REQUIRED ACTIONS -
1/ Which base image does the completed Dockerfile in the Mosquitto excerpt download?
2/ Carry on the Mosquitto Dockerfile excerpt, starting right after its final line.

EXCERPT TO READ -
◆ ◆ ◆ ◆

How about this for Mosquitto?

Dockerfile:

  • add these lines:

     # copy the health-check script into place
     ENV HEALTHCHECK_SCRIPT "iotstack_healthcheck"
     COPY ${HEALTHCHECK_SCRIPT} /usr/local/bin/${HEALTHCHECK_SCRIPT}
     
     # define the health check
     HEALTHCHECK \
        --start-period=30s \
        --interval=30s \
        --timeout=10s \
        --retries=3 \
        CMD ${HEALTHCHECK_SCRIPT} || exit 1
  • completed result (for context):

     # Download base image
     FROM eclipse-mosquitto:latest
     
     # see https://github.com/alpinelinux/docker-alpine/issues/98
     RUN sed -i 's/https/http/' /etc/apk/repositories
     
     # Add support tools
     RUN apk update && apk add --no-cache rsync tzdata
     
     # where IOTstack template files are stored
     ENV IOTSTACK_DEFAULTS_DIR="iotstack_defaults"
     
     # copy template files to image
     COPY --chown=mosquitto:mosquitto ${IOTSTACK_DEFAULTS_DIR} /${IOTSTACK_DEFAULTS_DIR}
     
     # copy the health-check script into place
     ENV HEALTHCHECK_SCRIPT "iotstack_healthcheck"

◆ ◆ ◆ ◆

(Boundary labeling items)
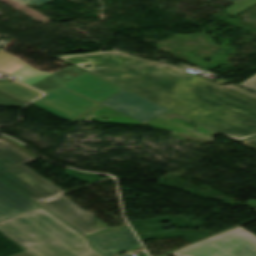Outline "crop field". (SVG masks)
I'll list each match as a JSON object with an SVG mask.
<instances>
[{
  "label": "crop field",
  "mask_w": 256,
  "mask_h": 256,
  "mask_svg": "<svg viewBox=\"0 0 256 256\" xmlns=\"http://www.w3.org/2000/svg\"><path fill=\"white\" fill-rule=\"evenodd\" d=\"M56 57L235 141L256 136V95L235 85L116 51Z\"/></svg>",
  "instance_id": "1"
},
{
  "label": "crop field",
  "mask_w": 256,
  "mask_h": 256,
  "mask_svg": "<svg viewBox=\"0 0 256 256\" xmlns=\"http://www.w3.org/2000/svg\"><path fill=\"white\" fill-rule=\"evenodd\" d=\"M47 212L40 208L1 221L0 231L35 256H103L85 236Z\"/></svg>",
  "instance_id": "2"
},
{
  "label": "crop field",
  "mask_w": 256,
  "mask_h": 256,
  "mask_svg": "<svg viewBox=\"0 0 256 256\" xmlns=\"http://www.w3.org/2000/svg\"><path fill=\"white\" fill-rule=\"evenodd\" d=\"M0 72L7 73L46 94L65 86L98 103L122 90L75 66L56 73L40 72L1 50Z\"/></svg>",
  "instance_id": "3"
},
{
  "label": "crop field",
  "mask_w": 256,
  "mask_h": 256,
  "mask_svg": "<svg viewBox=\"0 0 256 256\" xmlns=\"http://www.w3.org/2000/svg\"><path fill=\"white\" fill-rule=\"evenodd\" d=\"M37 158L39 157L0 137L1 180L34 201L64 193L23 165Z\"/></svg>",
  "instance_id": "4"
},
{
  "label": "crop field",
  "mask_w": 256,
  "mask_h": 256,
  "mask_svg": "<svg viewBox=\"0 0 256 256\" xmlns=\"http://www.w3.org/2000/svg\"><path fill=\"white\" fill-rule=\"evenodd\" d=\"M254 235V234H253ZM238 227L182 249L174 256H256V237Z\"/></svg>",
  "instance_id": "5"
},
{
  "label": "crop field",
  "mask_w": 256,
  "mask_h": 256,
  "mask_svg": "<svg viewBox=\"0 0 256 256\" xmlns=\"http://www.w3.org/2000/svg\"><path fill=\"white\" fill-rule=\"evenodd\" d=\"M31 105L70 122L99 104L62 87Z\"/></svg>",
  "instance_id": "6"
},
{
  "label": "crop field",
  "mask_w": 256,
  "mask_h": 256,
  "mask_svg": "<svg viewBox=\"0 0 256 256\" xmlns=\"http://www.w3.org/2000/svg\"><path fill=\"white\" fill-rule=\"evenodd\" d=\"M40 204L85 235L110 229L63 195Z\"/></svg>",
  "instance_id": "7"
},
{
  "label": "crop field",
  "mask_w": 256,
  "mask_h": 256,
  "mask_svg": "<svg viewBox=\"0 0 256 256\" xmlns=\"http://www.w3.org/2000/svg\"><path fill=\"white\" fill-rule=\"evenodd\" d=\"M101 104L143 123L169 111L126 90L110 97Z\"/></svg>",
  "instance_id": "8"
},
{
  "label": "crop field",
  "mask_w": 256,
  "mask_h": 256,
  "mask_svg": "<svg viewBox=\"0 0 256 256\" xmlns=\"http://www.w3.org/2000/svg\"><path fill=\"white\" fill-rule=\"evenodd\" d=\"M93 247L107 256L140 246L128 226L88 237ZM147 256V255H145Z\"/></svg>",
  "instance_id": "9"
},
{
  "label": "crop field",
  "mask_w": 256,
  "mask_h": 256,
  "mask_svg": "<svg viewBox=\"0 0 256 256\" xmlns=\"http://www.w3.org/2000/svg\"><path fill=\"white\" fill-rule=\"evenodd\" d=\"M37 208V205L0 181V221Z\"/></svg>",
  "instance_id": "10"
},
{
  "label": "crop field",
  "mask_w": 256,
  "mask_h": 256,
  "mask_svg": "<svg viewBox=\"0 0 256 256\" xmlns=\"http://www.w3.org/2000/svg\"><path fill=\"white\" fill-rule=\"evenodd\" d=\"M0 90L11 94L21 100L24 101H30L40 95H42V93L32 90L26 86H23L15 81L8 83V84H1L0 83Z\"/></svg>",
  "instance_id": "11"
},
{
  "label": "crop field",
  "mask_w": 256,
  "mask_h": 256,
  "mask_svg": "<svg viewBox=\"0 0 256 256\" xmlns=\"http://www.w3.org/2000/svg\"><path fill=\"white\" fill-rule=\"evenodd\" d=\"M25 103L0 91V106L5 107H20Z\"/></svg>",
  "instance_id": "12"
},
{
  "label": "crop field",
  "mask_w": 256,
  "mask_h": 256,
  "mask_svg": "<svg viewBox=\"0 0 256 256\" xmlns=\"http://www.w3.org/2000/svg\"><path fill=\"white\" fill-rule=\"evenodd\" d=\"M248 89H251L256 92V75L248 79L247 81L240 84Z\"/></svg>",
  "instance_id": "13"
},
{
  "label": "crop field",
  "mask_w": 256,
  "mask_h": 256,
  "mask_svg": "<svg viewBox=\"0 0 256 256\" xmlns=\"http://www.w3.org/2000/svg\"><path fill=\"white\" fill-rule=\"evenodd\" d=\"M238 142L256 150V137L249 138V139L242 140V141H238Z\"/></svg>",
  "instance_id": "14"
},
{
  "label": "crop field",
  "mask_w": 256,
  "mask_h": 256,
  "mask_svg": "<svg viewBox=\"0 0 256 256\" xmlns=\"http://www.w3.org/2000/svg\"><path fill=\"white\" fill-rule=\"evenodd\" d=\"M24 4H41V3H45L49 0H18Z\"/></svg>",
  "instance_id": "15"
},
{
  "label": "crop field",
  "mask_w": 256,
  "mask_h": 256,
  "mask_svg": "<svg viewBox=\"0 0 256 256\" xmlns=\"http://www.w3.org/2000/svg\"><path fill=\"white\" fill-rule=\"evenodd\" d=\"M245 205H247L251 208H255L256 207V201L250 200L247 203H245Z\"/></svg>",
  "instance_id": "16"
},
{
  "label": "crop field",
  "mask_w": 256,
  "mask_h": 256,
  "mask_svg": "<svg viewBox=\"0 0 256 256\" xmlns=\"http://www.w3.org/2000/svg\"><path fill=\"white\" fill-rule=\"evenodd\" d=\"M14 256H31V255L29 253H27L26 251H24L22 253L14 255Z\"/></svg>",
  "instance_id": "17"
},
{
  "label": "crop field",
  "mask_w": 256,
  "mask_h": 256,
  "mask_svg": "<svg viewBox=\"0 0 256 256\" xmlns=\"http://www.w3.org/2000/svg\"><path fill=\"white\" fill-rule=\"evenodd\" d=\"M237 1H239V0H230V2H233V3L237 2Z\"/></svg>",
  "instance_id": "18"
}]
</instances>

◆ ◆ ◆ ◆

ANSWERS TO EACH TASK -
1/ eclipse-mosquitto:latest

2/
     COPY ${HEALTHCHECK_SCRIPT} /usr/local/bin/${HEALTHCHECK_SCRIPT}
     
     # define the health check
     HEALTHCHECK \
        --start-period=30s \
        --interval=30s \
        --timeout=10s \
        --retries=3 \
        CMD ${HEALTHCHECK_SCRIPT} || exit 1
     
     # replace the docker entry-point script
     ENV IOTSTACK_ENTRY_POINT="docker-entrypoint.sh"
     COPY ${IOTSTACK_ENTRY_POINT} /${IOTSTACK_ENTRY_POINT}
     RUN chmod 755 /${IOTSTACK_ENTRY_POINT}
     ENV IOTSTACK_ENTRY_POINT=
     
     # IOTstack also declares these paths
     VOLUME ["/mosquitto/config", "/mosquitto/pwfile"]
     
     # EOF

Healthcheck script:

  • installed path (mode 755):

     ~/IOTstack/.templates/mosquitto/iotstack_healthcheck
    
  • script content:

     #!/usr/bin/env sh
     
     # assume the following environment variables, all of which may be null
     #    HEALTHCHECK_PORT
     #    HEALTHCHECK_USER
     #    HEALTHCHECK_PASSWORD
     #    HEALTHCHECK_TOPIC
     
     # set a default for the port
     HEALTHCHECK_PORT="${HEALTHCHECK_PORT:-1883}"
     
     # strip any quotes from username and password
     HEALTHCHECK_USER="$(eval echo $HEALTHCHECK_USER)"
     HEALTHCHECK_PASSWORD="$(eval echo $HEALTHCHECK_PASSWORD)"
     
     # set a default for the topic
     HEALTHCHECK_TOPIC="${HEALTHCHECK_TOPIC:-iotstack/mosquitto/healthcheck}"
     HEALTHCHECK_TOPIC="$(eval echo $HEALTHCHECK_TOPIC)"
     
     # record the current date and time for the test payload
     PUBLISH=$(date)
     
     # publish a retained message containing the timestamp
     mosquitto_pub \
        -h localhost \
        -p "$HEALTHCHECK_PORT" \
        -t "$HEALTHCHECK_TOPIC" \
        -m "$PUBLISH" \
        -u "$HEALTHCHECK_USER" \
        -P "$HEALTHCHECK_PASSWORD" \
        -r
     
     # did that succeed?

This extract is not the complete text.